▸ **Document section**:
════════════════

The factual findings of the RTC are accorded the highest degree of respect, especially if, as now, the CA adopted and confirmed them. Unlike the appellate courts, including ours, the trial judge had the unique firsthand opportunity to observe the demeanor and conduct of the witnesses when they testified at the trial, which were factors in the proper appreciation of evidence of past events. Such factual findings should be final and conclusive on appeal unless there is a demonstrable error in appreciation, or a misapprehension of the facts.[15]

Secondly, the RTC and the CA both observed that the exempting circumstance of accident was highly improbable because the accused grappled with the victim for control of the gun. We see no reason to overturn the observations of the lower courts.

Article 12, paragraph 4, of the Revised Penal Code exempts from criminal liability "(a)ny person who, while performing a lawful act with due care, causes an injury by mere accident without fault or intention of causing it." The elements of this exempting circumstance are, therefore, that the accused: (1) is performing a lawful act; (2) with due care; (3) causes injury to another by mere accident; and (4) without fault or intention of causing it.

════════════════

▸ **Supplied records**:
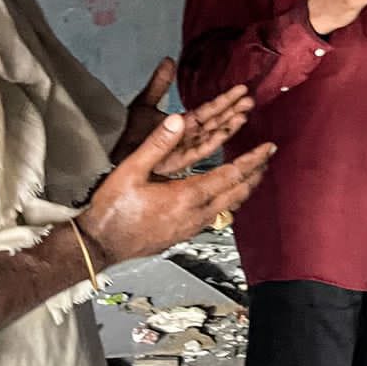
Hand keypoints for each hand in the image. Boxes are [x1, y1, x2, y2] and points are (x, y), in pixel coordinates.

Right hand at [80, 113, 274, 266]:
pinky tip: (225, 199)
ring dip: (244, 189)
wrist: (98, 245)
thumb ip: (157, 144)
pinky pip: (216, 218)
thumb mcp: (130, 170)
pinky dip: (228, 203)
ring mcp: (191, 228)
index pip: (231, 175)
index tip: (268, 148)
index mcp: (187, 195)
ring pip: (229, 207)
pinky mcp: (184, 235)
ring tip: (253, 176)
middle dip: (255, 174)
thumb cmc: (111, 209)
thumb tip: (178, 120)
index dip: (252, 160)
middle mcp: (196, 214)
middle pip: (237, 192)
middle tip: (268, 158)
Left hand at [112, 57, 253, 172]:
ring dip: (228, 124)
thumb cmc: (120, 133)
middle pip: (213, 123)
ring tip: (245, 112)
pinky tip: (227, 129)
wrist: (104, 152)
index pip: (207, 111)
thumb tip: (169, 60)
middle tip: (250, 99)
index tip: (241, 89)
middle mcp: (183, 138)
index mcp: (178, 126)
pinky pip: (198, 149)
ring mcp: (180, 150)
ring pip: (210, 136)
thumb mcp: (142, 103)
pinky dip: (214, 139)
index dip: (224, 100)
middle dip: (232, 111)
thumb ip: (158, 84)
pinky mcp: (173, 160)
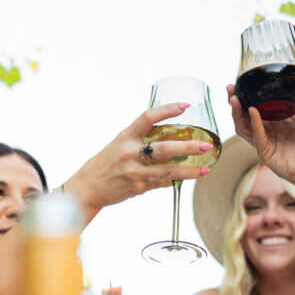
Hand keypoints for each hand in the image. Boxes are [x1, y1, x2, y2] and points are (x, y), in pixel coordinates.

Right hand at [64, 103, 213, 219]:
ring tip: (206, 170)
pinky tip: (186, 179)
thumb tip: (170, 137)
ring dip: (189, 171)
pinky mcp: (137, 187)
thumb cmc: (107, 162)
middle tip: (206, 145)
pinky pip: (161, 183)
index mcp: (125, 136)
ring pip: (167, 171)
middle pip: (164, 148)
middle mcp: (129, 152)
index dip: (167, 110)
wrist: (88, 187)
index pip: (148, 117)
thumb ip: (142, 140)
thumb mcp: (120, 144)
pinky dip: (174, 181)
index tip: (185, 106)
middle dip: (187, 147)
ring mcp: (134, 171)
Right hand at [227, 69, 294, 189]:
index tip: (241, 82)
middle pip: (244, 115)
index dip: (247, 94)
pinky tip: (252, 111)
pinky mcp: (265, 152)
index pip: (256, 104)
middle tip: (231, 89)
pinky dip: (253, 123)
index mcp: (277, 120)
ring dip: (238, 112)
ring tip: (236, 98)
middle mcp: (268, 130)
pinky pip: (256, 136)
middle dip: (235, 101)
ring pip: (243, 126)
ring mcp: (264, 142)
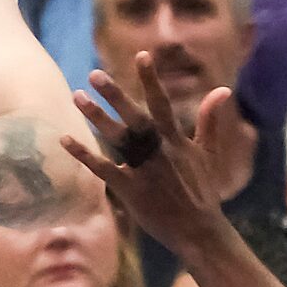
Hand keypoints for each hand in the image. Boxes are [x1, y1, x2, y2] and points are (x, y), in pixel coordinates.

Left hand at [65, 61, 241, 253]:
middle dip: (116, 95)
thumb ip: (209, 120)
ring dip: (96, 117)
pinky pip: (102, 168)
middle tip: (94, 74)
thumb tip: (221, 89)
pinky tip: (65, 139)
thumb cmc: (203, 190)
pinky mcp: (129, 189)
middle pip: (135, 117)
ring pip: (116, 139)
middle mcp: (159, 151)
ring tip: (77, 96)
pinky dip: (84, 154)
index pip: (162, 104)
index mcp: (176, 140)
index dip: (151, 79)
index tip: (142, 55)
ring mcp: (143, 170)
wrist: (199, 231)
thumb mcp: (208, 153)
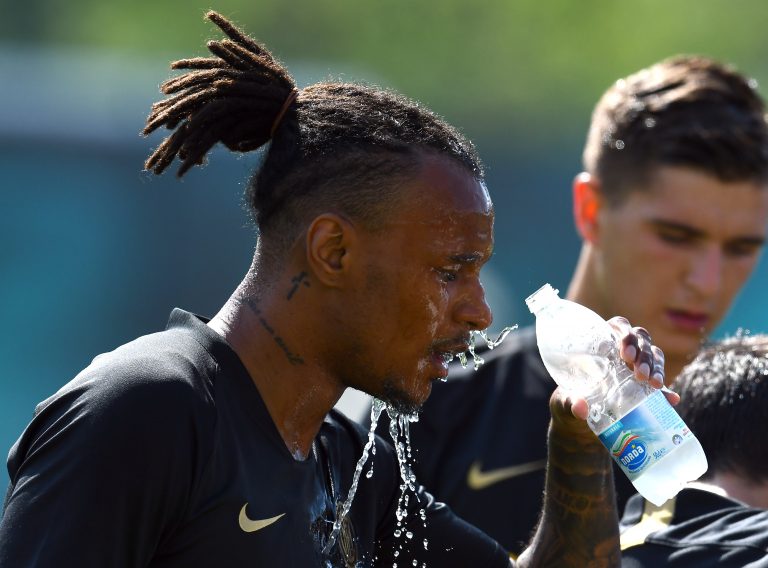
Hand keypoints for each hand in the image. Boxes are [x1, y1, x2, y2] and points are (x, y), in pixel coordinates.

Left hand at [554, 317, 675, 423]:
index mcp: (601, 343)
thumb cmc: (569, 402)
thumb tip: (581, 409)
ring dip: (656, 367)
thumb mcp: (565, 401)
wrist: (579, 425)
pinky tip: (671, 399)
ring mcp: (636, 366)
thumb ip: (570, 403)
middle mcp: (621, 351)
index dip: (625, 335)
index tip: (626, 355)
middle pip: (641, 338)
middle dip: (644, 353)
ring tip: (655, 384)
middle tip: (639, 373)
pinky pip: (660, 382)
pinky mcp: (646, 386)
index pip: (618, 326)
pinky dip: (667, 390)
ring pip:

════════════════

▸ **Questions on the material**:
(a) In the court excerpt, which article and paragraph of the Revised Penal Code exempts from criminal liability a person who causes an injury by mere accident?
(b) Reproduce the court excerpt from "Article 12, paragraph" up to and including "(4) without fault or intention of causing it.".

▸ **Solutions to the problems**:
(a) Article 12, paragraph 4

(b)
Article 12, paragraph 4, of the Revised Penal Code exempts from criminal liability "(a)ny person who, while performing a lawful act with due care, causes an injury by mere accident without fault or intention of causing it." The elements of this exempting circumstance are, therefore, that the accused: (1) is performing a lawful act; (2) with due care; (3) causes injury to another by mere accident; and (4) without fault or intention of causing it.